The original layout was broken up into three cordoned-off rooms along a long, dark corridor — a classic layout in prewar apartments. Right off the bat, Allie knew she wanted to change the apartment into an open floor plan, with a single master bedroom and two contiguous living areas. She also knew the asking price was high. But she had a plan to solve both these problems at once. It relied on the fact that the unit was a sponsor sale, offered up by the co-op itself, not by a previous resident. A building would be more inclined to make renovations to please a prospective buyer, Mansueto figured, and its own maintenance staff would be equipped to do the work.

Allie and Isaac put in an offer at $712,000 — $38,000 below the asking price of $750,000. It “was high enough not to be insulting, but not the full ask,” Mansueto says. The sellers came back at $725,000. Knowing they wanted to take out walls, Allie and Isaac responded that they were willing to pay $725,000 if the sellers handled and paid for the renovations. It was a gamble, but it worked: Allie and Isaac got the apartment, and the renovations they wanted.

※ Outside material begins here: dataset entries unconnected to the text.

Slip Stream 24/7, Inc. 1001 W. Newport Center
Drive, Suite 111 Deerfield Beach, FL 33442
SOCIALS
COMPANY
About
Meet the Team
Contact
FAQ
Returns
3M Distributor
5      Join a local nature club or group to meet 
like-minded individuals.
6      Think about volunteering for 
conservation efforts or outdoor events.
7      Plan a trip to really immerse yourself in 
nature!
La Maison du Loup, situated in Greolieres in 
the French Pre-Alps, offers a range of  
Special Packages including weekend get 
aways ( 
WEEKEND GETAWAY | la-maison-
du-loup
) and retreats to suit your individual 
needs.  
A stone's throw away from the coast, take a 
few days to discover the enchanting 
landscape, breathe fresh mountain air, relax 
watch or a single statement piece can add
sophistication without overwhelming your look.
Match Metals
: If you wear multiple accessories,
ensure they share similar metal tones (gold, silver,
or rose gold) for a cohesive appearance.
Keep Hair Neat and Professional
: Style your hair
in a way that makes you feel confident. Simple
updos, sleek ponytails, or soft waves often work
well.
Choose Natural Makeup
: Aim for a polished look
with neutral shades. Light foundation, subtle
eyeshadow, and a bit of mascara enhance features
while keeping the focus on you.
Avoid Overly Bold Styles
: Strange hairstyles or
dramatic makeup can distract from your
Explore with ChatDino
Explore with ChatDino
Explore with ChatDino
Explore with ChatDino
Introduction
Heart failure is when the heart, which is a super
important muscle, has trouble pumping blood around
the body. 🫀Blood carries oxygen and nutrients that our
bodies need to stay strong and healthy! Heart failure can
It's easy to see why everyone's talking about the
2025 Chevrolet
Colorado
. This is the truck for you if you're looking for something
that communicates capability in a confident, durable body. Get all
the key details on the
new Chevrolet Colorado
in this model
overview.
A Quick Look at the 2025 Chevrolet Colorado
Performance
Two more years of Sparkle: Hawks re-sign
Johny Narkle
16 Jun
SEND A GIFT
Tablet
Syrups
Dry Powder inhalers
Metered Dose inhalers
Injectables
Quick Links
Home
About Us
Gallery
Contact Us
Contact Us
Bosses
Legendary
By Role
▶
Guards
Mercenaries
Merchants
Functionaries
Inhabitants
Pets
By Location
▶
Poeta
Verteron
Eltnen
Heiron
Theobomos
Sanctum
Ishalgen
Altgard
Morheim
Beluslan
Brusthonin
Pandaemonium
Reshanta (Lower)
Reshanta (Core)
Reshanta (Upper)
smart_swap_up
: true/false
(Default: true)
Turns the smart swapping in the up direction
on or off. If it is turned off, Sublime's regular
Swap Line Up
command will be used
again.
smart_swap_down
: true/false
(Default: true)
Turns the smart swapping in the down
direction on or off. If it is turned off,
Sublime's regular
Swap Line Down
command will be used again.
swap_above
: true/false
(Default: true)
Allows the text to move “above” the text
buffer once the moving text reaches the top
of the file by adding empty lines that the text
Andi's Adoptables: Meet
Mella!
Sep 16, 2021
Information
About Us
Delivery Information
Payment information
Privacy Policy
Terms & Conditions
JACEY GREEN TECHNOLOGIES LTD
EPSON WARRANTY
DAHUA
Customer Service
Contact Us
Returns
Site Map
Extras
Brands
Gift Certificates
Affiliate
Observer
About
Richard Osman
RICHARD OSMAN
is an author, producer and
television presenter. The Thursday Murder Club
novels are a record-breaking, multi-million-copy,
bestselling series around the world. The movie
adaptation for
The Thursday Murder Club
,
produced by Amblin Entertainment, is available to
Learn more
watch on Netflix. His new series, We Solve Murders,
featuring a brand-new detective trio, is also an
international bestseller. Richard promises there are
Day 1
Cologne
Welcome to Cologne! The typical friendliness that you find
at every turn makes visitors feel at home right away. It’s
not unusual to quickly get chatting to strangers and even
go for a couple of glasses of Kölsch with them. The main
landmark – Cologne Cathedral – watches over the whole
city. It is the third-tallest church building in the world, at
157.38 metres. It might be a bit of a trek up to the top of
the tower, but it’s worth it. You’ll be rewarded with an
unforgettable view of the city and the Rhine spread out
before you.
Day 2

A New York Anomaly: Losing a Bedroom

Mansueto’s approach to the renovations was unconventional. Knowing that they only planned to occupy the apartment for five years, she focused on changes that would up the apartment’s comfort and livability, not necessarily its functionality — something of an anomaly in New York City, where common renovations include adding pressurized walls, converting closets to bedrooms, and redoing outdated kitchens.

“We aren’t going to touch the kitchen,” Mansueto says, “if we were only here five years, [it’s] not worth that money.”

She did not entirely overlook practicality, recognizing that a 2-bedroom has obvious resale value over a 1-bedroom. They retained French doors so that the second living area could easily be converted back to a second bedroom.

Allie is now dreaming of what’s next, and wants to add in a built-in sitting nook by one of the windows in the main living room. “I have these visions of me sitting there with a book, looking out onto the bridge,” she says.

Image of GW bridge sunset

The view from the corner of Mansueto’s block was an unexpected perk.

With the first renovations now complete, Allie and Isaac are thrilled with their new living situation, even if it lacks the outdoor space and in-unit washer and dryer their old apartment offered. They now find themselves more eager to spend time inside. “We don’t feel so desperate to get outside, now that being inside is actually enjoyable,” Mansueto laughs.

She’s always been a firm believer in the connection between where you live and how you feel. Although it’s not their forever home, their converted 1-bedroom co-op on 181st Street feels pretty good. “When I walk into the place, it makes me feel happy,” Mansueto says. “And that’s exactly what a home should do.”